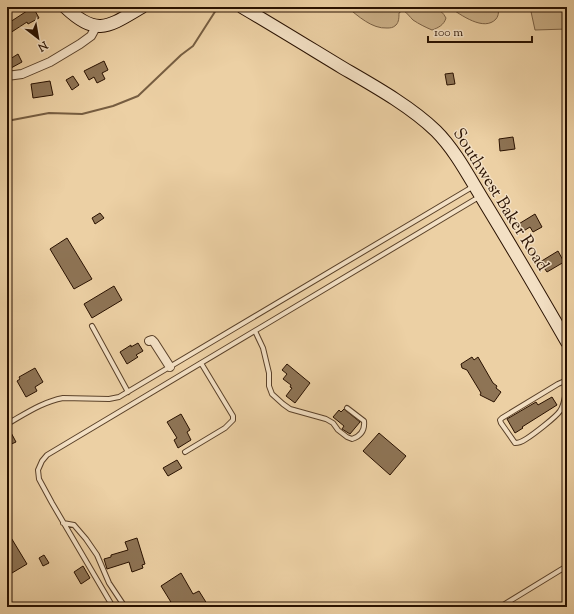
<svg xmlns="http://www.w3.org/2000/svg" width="574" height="614" font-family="'Sorts Mill Goudy',serif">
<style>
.green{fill:#cbb088;stroke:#7a6044}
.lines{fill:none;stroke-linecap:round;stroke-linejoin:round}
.stream{stroke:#765d41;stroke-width:2}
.building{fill:#8e7455;stroke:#291100}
.service-casing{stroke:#5a4129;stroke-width:6}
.minor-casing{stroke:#5a4129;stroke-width:10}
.secondary-casing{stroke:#291100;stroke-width:14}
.service{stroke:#f3e0c4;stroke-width:4}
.minor{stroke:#f3e0c4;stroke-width:8}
.secondary{stroke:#f3e0c4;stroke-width:12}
.labels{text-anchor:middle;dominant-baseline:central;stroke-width:3;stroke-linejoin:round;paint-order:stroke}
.street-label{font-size:17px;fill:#291100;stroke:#f3e0c4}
</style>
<rect width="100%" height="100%" fill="#ecd0a4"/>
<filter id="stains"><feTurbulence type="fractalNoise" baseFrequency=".005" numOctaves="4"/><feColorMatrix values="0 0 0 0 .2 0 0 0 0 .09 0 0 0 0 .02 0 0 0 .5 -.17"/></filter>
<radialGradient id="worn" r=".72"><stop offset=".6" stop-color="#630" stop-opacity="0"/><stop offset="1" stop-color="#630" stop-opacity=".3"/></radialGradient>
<path class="green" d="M347 7H429C437 12 440 7 446 18 444 25 438 28 432 30 425 27 419 24 413 20 410 17 407 13 403 10L399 13C399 17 399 22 396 25 393 28 390 28 387 28 372 29 358 16 347 7Z
M449 7H497C499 11 499 15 496 19 484 32 461 15 449 7Z
M530 7H567V29L535 30Z"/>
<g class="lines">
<path class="stream" d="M395 7H400
M7 121 49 113 82 114 113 106 138 96 181 55 193 46 218 7"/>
</g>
<path class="building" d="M33 7 39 18 28 24 27 22 7 35V24Z
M18 54 22 62 11 68 7 61Z
M104 61 108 70 102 73 105 79 97 83 94 77 89 80 84 71Z
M453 73 455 84 447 85 445 74Z
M73 76 79 85 72 90 66 80Z
M50 81 53 95 33 98 31 84Z
M513 137 515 149 500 151 499 139Z
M100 213 104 218 95 224 92 218Z
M535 214 542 227 533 232 530 227 522 232 517 225Z
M67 238 92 279 74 289 50 249Z
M558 251 564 262 547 272 540 262Z
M114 286 122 300 92 318 84 304Z
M138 343 143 351 136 355 138 357 127 364 120 352 131 345V347Z
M472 357 474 360 478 357 493 383 497 386 496 388 501 392 494 402 480 395 481 393 467 370 462 368 461 364Z
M287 364 310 383 295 403 286 396 292 388 290 387 291 385 283 379 287 374 282 370Z
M35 368 43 382 35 387 37 391 26 397 17 381 20 379 19 377Z
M552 397 557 405 522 427 523 428 515 433 507 419 536 402 538 405Z
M344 409 360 422 350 434 342 429 344 426 333 417 339 410 341 412Z
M181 414 190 430 187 432 191 440 178 448 174 440 177 438 167 422Z
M7 427H8L16 442 7 446Z
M379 433 406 456 390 475 363 451Z
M177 460 182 468 168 476 163 468Z
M7 531 27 564 7 576Z
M137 538 145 564 142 565 143 568 132 572 129 562 107 569 104 559 111 557V555L128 550 125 542Z
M44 555 49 563 43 566 39 558Z
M83 566 90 578 81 584 74 572Z
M181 573 193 594 199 591 209 607H174L161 586Z"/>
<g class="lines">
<defs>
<path id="service" d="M92 326 128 392
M255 331 263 348 269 373V386L272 394 283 404 290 409 326 419 333 423 338 430 347 437 352 439C361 436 365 430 364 421L347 408
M567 380 558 384 502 418 500 420 501 423 515 443C519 443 523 441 526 439 534 434 556 417 560 411 565 404 565 394 567 386
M7 424C25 414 42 402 63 398L109 399 119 397 474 186
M185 452 225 428 233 420V416L201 363
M63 523 74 525 86 539 97 555 109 583 125 607
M113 607 52 503 39 479 38 470 42 461 47 455 479 197
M500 607 567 566"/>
<path id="minor" d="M7 76 22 74 50 62 80 44 91 36 96 27
M149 341 152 340 154 342 170 367"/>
<path id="secondary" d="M65 7C97 37 108 27 142 7
M242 7C276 27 310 48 343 68 374 86 410 106 436 131 456 151 470 179 485 203 513 249 540 295 567 342"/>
</defs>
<use href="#service" class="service-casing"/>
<use href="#minor" class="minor-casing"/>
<use href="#secondary" class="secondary-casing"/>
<use href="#service" class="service"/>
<use href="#minor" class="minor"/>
<use href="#secondary" class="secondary"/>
</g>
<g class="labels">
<g class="street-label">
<text transform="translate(500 200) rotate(58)">Southwest Baker Road</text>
</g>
</g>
<rect width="574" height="614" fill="none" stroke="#ecd0a4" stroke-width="24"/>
<rect x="8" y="8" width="558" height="598" fill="none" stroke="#291100" stroke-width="2"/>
<rect x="12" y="12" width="550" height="590" fill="none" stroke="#291100"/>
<g transform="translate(38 38) rotate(149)" stroke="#f3e0c4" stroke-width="3" paint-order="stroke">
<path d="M0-3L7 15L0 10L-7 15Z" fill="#291100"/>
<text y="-6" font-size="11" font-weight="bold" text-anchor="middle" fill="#291100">N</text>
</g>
<path d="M428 36v6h104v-6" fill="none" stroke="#291100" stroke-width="2"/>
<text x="434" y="36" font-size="12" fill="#291100" stroke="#f3e0c4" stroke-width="3" paint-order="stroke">100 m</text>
<rect width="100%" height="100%" filter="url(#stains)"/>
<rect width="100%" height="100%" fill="url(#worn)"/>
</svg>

====================

With the pictures removed, please retype each record exactly.

<svg xmlns="http://www.w3.org/2000/svg" width="574" height="614" font-family="'Sorts Mill Goudy',serif">
<style>
.green{fill:#cbb088;stroke:#7a6044}
.lines{fill:none;stroke-linecap:round;stroke-linejoin:round}
.stream{stroke:#765d41;stroke-width:2}
.building{fill:#8e7455;stroke:#291100}
.service-casing{stroke:#5a4129;stroke-width:6}
.minor-casing{stroke:#5a4129;stroke-width:10}
.secondary-casing{stroke:#291100;stroke-width:14}
.service{stroke:#f3e0c4;stroke-width:4}
.minor{stroke:#f3e0c4;stroke-width:8}
.secondary{stroke:#f3e0c4;stroke-width:12}
.labels{text-anchor:middle;dominant-baseline:central;stroke-width:3;stroke-linejoin:round;paint-order:stroke}
.street-label{font-size:17px;fill:#291100;stroke:#f3e0c4}
</style>
<rect width="100%" height="100%" fill="#ecd0a4"/>
<filter id="stains"><feTurbulence type="fractalNoise" baseFrequency=".005" numOctaves="4"/><feColorMatrix values="0 0 0 0 .2 0 0 0 0 .09 0 0 0 0 .02 0 0 0 .5 -.17"/></filter>
<radialGradient id="worn" r=".72"><stop offset=".6" stop-color="#630" stop-opacity="0"/><stop offset="1" stop-color="#630" stop-opacity=".3"/></radialGradient>
<path class="green" d="M347 7H429C437 12 440 7 446 18 444 25 438 28 432 30 425 27 419 24 413 20 410 17 407 13 403 10L399 13C399 17 399 22 396 25 393 28 390 28 387 28 372 29 358 16 347 7Z
M449 7H497C499 11 499 15 496 19 484 32 461 15 449 7Z
M530 7H567V29L535 30Z"/>
<g class="lines">
<path class="stream" d="M395 7H400
M7 121 49 113 82 114 113 106 138 96 181 55 193 46 218 7"/>
</g>
<path class="building" d="M33 7 39 18 28 24 27 22 7 35V24Z
M18 54 22 62 11 68 7 61Z
M104 61 108 70 102 73 105 79 97 83 94 77 89 80 84 71Z
M453 73 455 84 447 85 445 74Z
M73 76 79 85 72 90 66 80Z
M50 81 53 95 33 98 31 84Z
M513 137 515 149 500 151 499 139Z
M100 213 104 218 95 224 92 218Z
M535 214 542 227 533 232 530 227 522 232 517 225Z
M67 238 92 279 74 289 50 249Z
M558 251 564 262 547 272 540 262Z
M114 286 122 300 92 318 84 304Z
M138 343 143 351 136 355 138 357 127 364 120 352 131 345V347Z
M472 357 474 360 478 357 493 383 497 386 496 388 501 392 494 402 480 395 481 393 467 370 462 368 461 364Z
M287 364 310 383 295 403 286 396 292 388 290 387 291 385 283 379 287 374 282 370Z
M35 368 43 382 35 387 37 391 26 397 17 381 20 379 19 377Z
M552 397 557 405 522 427 523 428 515 433 507 419 536 402 538 405Z
M344 409 360 422 350 434 342 429 344 426 333 417 339 410 341 412Z
M181 414 190 430 187 432 191 440 178 448 174 440 177 438 167 422Z
M7 427H8L16 442 7 446Z
M379 433 406 456 390 475 363 451Z
M177 460 182 468 168 476 163 468Z
M7 531 27 564 7 576Z
M137 538 145 564 142 565 143 568 132 572 129 562 107 569 104 559 111 557V555L128 550 125 542Z
M44 555 49 563 43 566 39 558Z
M83 566 90 578 81 584 74 572Z
M181 573 193 594 199 591 209 607H174L161 586Z"/>
<g class="lines">
<defs>
<path id="service" d="M92 326 128 392
M255 331 263 348 269 373V386L272 394 283 404 290 409 326 419 333 423 338 430 347 437 352 439C361 436 365 430 364 421L347 408
M567 380 558 384 502 418 500 420 501 423 515 443C519 443 523 441 526 439 534 434 556 417 560 411 565 404 565 394 567 386
M7 424C25 414 42 402 63 398L109 399 119 397 474 186
M185 452 225 428 233 420V416L201 363
M63 523 74 525 86 539 97 555 109 583 125 607
M113 607 52 503 39 479 38 470 42 461 47 455 479 197
M500 607 567 566"/>
<path id="minor" d="M7 76 22 74 50 62 80 44 91 36 96 27
M149 341 152 340 154 342 170 367"/>
<path id="secondary" d="M65 7C97 37 108 27 142 7
M242 7C276 27 310 48 343 68 374 86 410 106 436 131 456 151 470 179 485 203 513 249 540 295 567 342"/>
</defs>
<use href="#service" class="service-casing"/>
<use href="#minor" class="minor-casing"/>
<use href="#secondary" class="secondary-casing"/>
<use href="#service" class="service"/>
<use href="#minor" class="minor"/>
<use href="#secondary" class="secondary"/>
</g>
<g class="labels">
<g class="street-label">
<text transform="translate(500 200) rotate(58)">Southwest Baker Road</text>
</g>
</g>
<rect width="574" height="614" fill="none" stroke="#ecd0a4" stroke-width="24"/>
<rect x="8" y="8" width="558" height="598" fill="none" stroke="#291100" stroke-width="2"/>
<rect x="12" y="12" width="550" height="590" fill="none" stroke="#291100"/>
<g transform="translate(38 38) rotate(149)" stroke="#f3e0c4" stroke-width="3" paint-order="stroke">
<path d="M0-3L7 15L0 10L-7 15Z" fill="#291100"/>
<text y="-6" font-size="11" font-weight="bold" text-anchor="middle" fill="#291100">N</text>
</g>
<path d="M428 36v6h104v-6" fill="none" stroke="#291100" stroke-width="2"/>
<text x="434" y="36" font-size="12" fill="#291100" stroke="#f3e0c4" stroke-width="3" paint-order="stroke">100 m</text>
<rect width="100%" height="100%" filter="url(#stains)"/>
<rect width="100%" height="100%" fill="url(#worn)"/>
</svg>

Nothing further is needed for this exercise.